Our Work Culture Is Failing Dads — But There’s a Way To Fix It
It was the summer of 2013, and Josh Levs was really looking forward to the birth of his first daughter. The Atlanta-based CNN journalist was not a subscriber to the old-school notion that fathers are useless during a baby’s first months, and this was his third child, so he knew there would be plenty of ways to pitch in at home.
While preparing for his time off, he noticed that the wording of Time Warner’s family leave policy included 10 weeks’ paid leave for biological mothers, adoptive parents and parents who had used a surrogate, but there seemed to be one key group missing: biological dads. A simple oversight, he figured, and brought it up with human resources, who assured him they’d look into it. He waited, confident of a positive outcome. No answer.
And then things took a dramatic turn: His wife displayed severe pre-eclampsia symptoms, and the baby had to be delivered at 35 weeks.
He needed an answer from HR. Nothing. Weeks later, taking care of his recovering wife, their two boys and his newborn daughter, he got the answer: “We are unable to give you this policy.”
It was terrible news. He looked between his daughter and the email telling him he’d have to head back to work at a time when his family needed him desperately. But he had no choice.
He talked to an attorney, who told him he could sue for gender discrimination.
“I was aware I was picking up the dice and rolling them. It put a question mark over my entire future career,” he recalls. “We did need my salary — most people can’t afford unpaid leave. But when I was graduating from college, I had a very clear idea of the type of person I was going to be, the type of person who wouldn’t let mortgages and bills get in the way of doing what was right. And I thought, ‘This is an opportunity to prove that I [am] still that person.’ ”
A year later, Levs won his case. People in the office, men and women, came up to him with hugs, handshakes and gratitude. Not content to just go back to his desk and keep his head down, Levs, 42, has become a spokesperson for involved dads and a positive crusader for parents’ rights in a country where just 14 percent of companies offer paid leave and one-third of dads have no access to child-care leave at all. The Post talked to him about family leave, the new American dad, and his new book, “All In: How Our Work-First Culture Fails Dads, Families and Businesses — And How We Can Fix It Together.”
Any talk of paid family leave invariably incites cries of outrage from those who claim it would be too expensive for businesses. Tell me why it wouldn’t be.

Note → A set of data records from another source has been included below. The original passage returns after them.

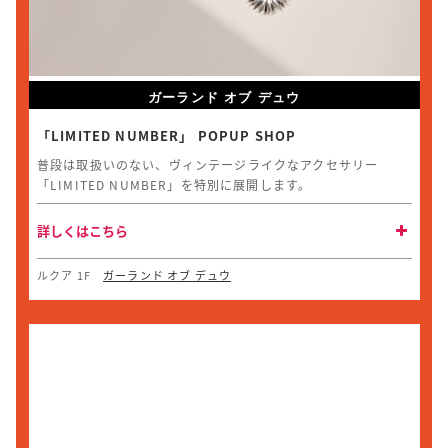
ガーランド オブ デュウ
「LIMITED NUMBER」 POPUP SHOP
普段は取扱いのない、ヴィンテージライクなアクセサリー
「LIMITED NUMBER」を特別に展開します。
詳しくはこちら
ルクア 1F
ガーランド オブ デュウ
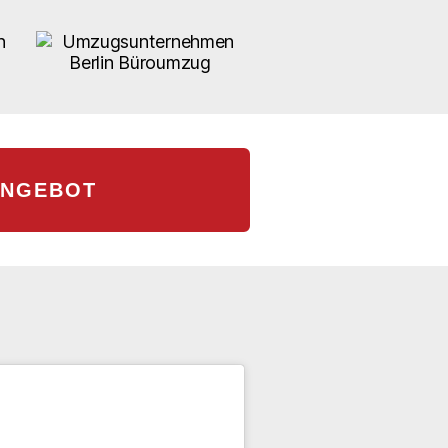
ANGEBOT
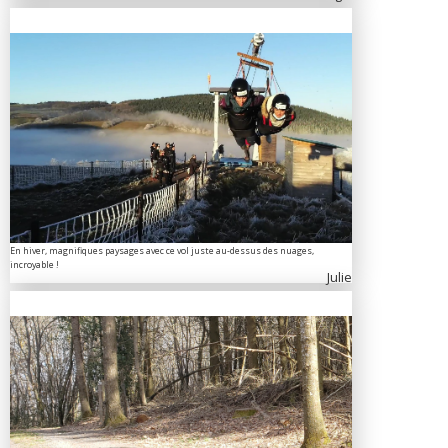
En hiver, magnifiques paysages avec ce vol juste au-dessus des nuages,
incroyable !
Julie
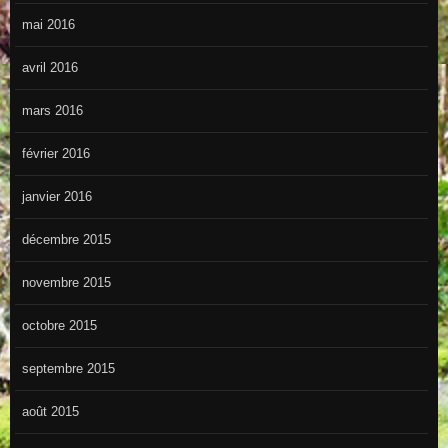
mai 2016
avril 2016
mars 2016
février 2016
janvier 2016
décembre 2015
novembre 2015
octobre 2015
septembre 2015
août 2015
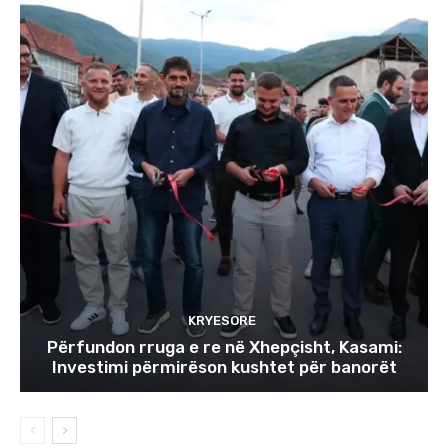
KRYESORE
Përfundon rruga e re në Xhepçisht, Kasami:
Investimi përmirëson kushtet për banorët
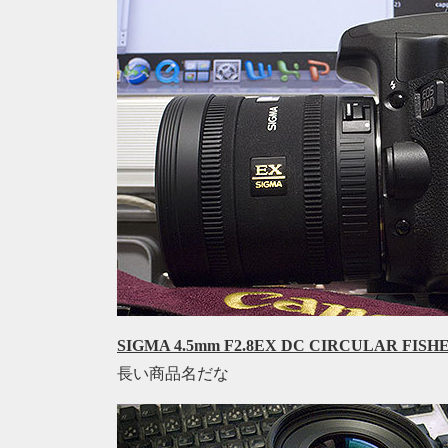
SIGMA 4.5mm F2.8EX DC CIRCULAR FISH
長い商品名だな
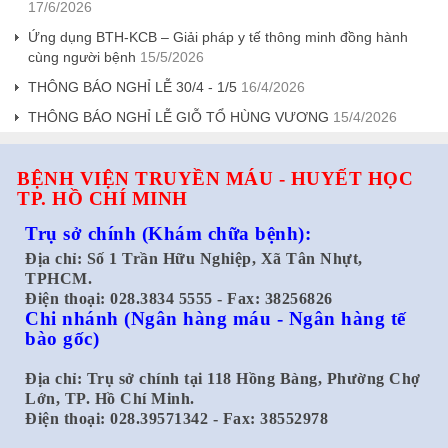
17/6/2026
Ứng dụng BTH-KCB – Giải pháp y tế thông minh đồng hành
cùng người bệnh
15/5/2026
THÔNG BÁO NGHỈ LỄ 30/4 - 1/5
16/4/2026
THÔNG BÁO NGHỈ LỄ GIỖ TỔ HÙNG VƯƠNG
15/4/2026
BỆNH VIỆN TRUYỀN MÁU - HUYẾT HỌC
TP. HỒ CHÍ MINH
Trụ sở chính
(Khám chữa bệnh):
Địa chỉ: Số 1 Trần Hữu Nghiệp, Xã Tân Nhựt,
TPHCM.
Điện thoại: 028.3834 5555 - Fax: 38256826
Chi nhánh
(Ngân hàng máu - Ngân hàng tế
bào gốc)
Địa chỉ: Trụ sở chính tại 118 Hồng Bàng, Phường Chợ
Lớn, TP. Hồ Chí Minh.
Điện thoại: 028.39571342 - Fax: 38552978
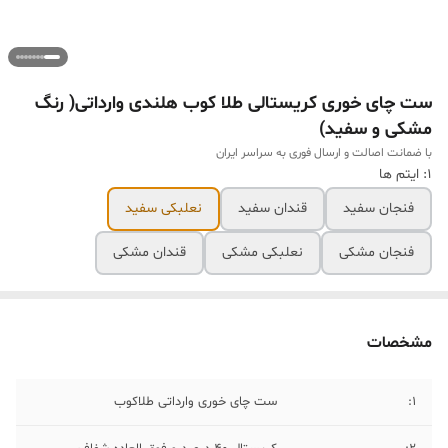
ست چای خوری کریستالی طلا کوب هلندی وارداتی( رنگ
مشکی و سفید)
با ضمانت اصالت و ارسال فوری به سراسر ایران
۱: ایتم ها
فنجان سفید
قندان سفید
نعلبکی سفید
فنجان مشکی
نعلبکی مشکی
قندان مشکی
مشخصات
1:
ست چای خوری وارداتی طلاکوب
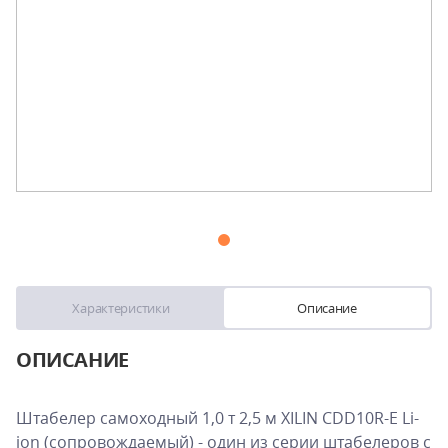
Характеристики
Описание
ОПИСАНИЕ
Штабелер самоходный 1,0 т 2,5 м XILIN CDD10R-E Li-
ion (сопровождаемый) - один из серии штабелеров с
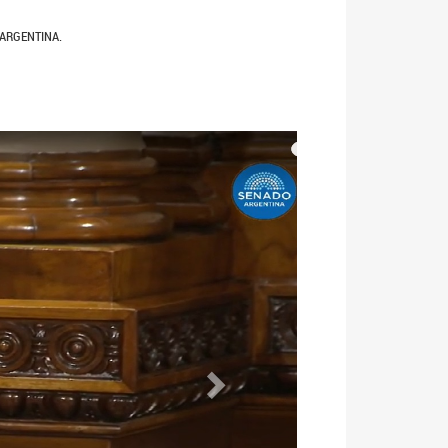
 ARGENTINA.
Siguiente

When these policies are done right, it’s not the business on its own tossing money at the parent. In California and New Jersey, for instance, the paid leave program is funded by a small payroll tax financed through a public program — it’s not a company opening their coffers and funding someone’s full salary. Businesses said it would destroy jobs, but in fact, businesses in both states have reported either a neutral or positive effect on their bottom line. There’s much more political consensus on this than you’d think.
Talk to me about Family Responsibilities Discrimination (FRD) as the new front line for workplace issues.
I want people to know those letters, because I’ve found that a lot of dads in the workplace just don’t know their rights. If you are being discriminated against through policies, and it is done because of a gender-based view of who should be a caregiver, you’re a victim of discrimination. You’re being discriminated against for being a parent.
What advice do you give to dads who want to rethink their work-family lives?
I encourage people to start off optimistically, working with your workplace positively to provide possible solutions [to your schedule]. If you feel like you aren’t getting anywhere, keep an eye on the competitors, and be willing to leave your job and go to another one. If you’re a victim of a gender discrimination situation, don’t be afraid to take legal action. The more of us that stand up to the stigmas, the further we will all get to equality.
How are dads different now?
This a new era for fatherhood. All of us dads are in this together, carving out a new role for what it means to be a father, to be manly — and that means being fully involved. The reason we still have these problems in the workplace is that men who don’t prioritize their kids often get rewarded in the workplace — and then they become the keepers of the culture. They’re in the minority, though. Survey after survey shows that men who are fathers prize time with our families as much more important than work.
How can moms and dads work together in the office as allies?
We are all on one team. Once you make that clear, gender will take a back seat. I encourage moms and dads [in an office] to have a conversation with each other and be open about it to management. No hiding. If your business isn’t listening, you can bump it up a notch — maybe write a letter as a group about what you want. Come up with a few different possible solutions, and be ready to compromise a bit. Once you prove you can get stuff done in less time, that goes a long way with managers.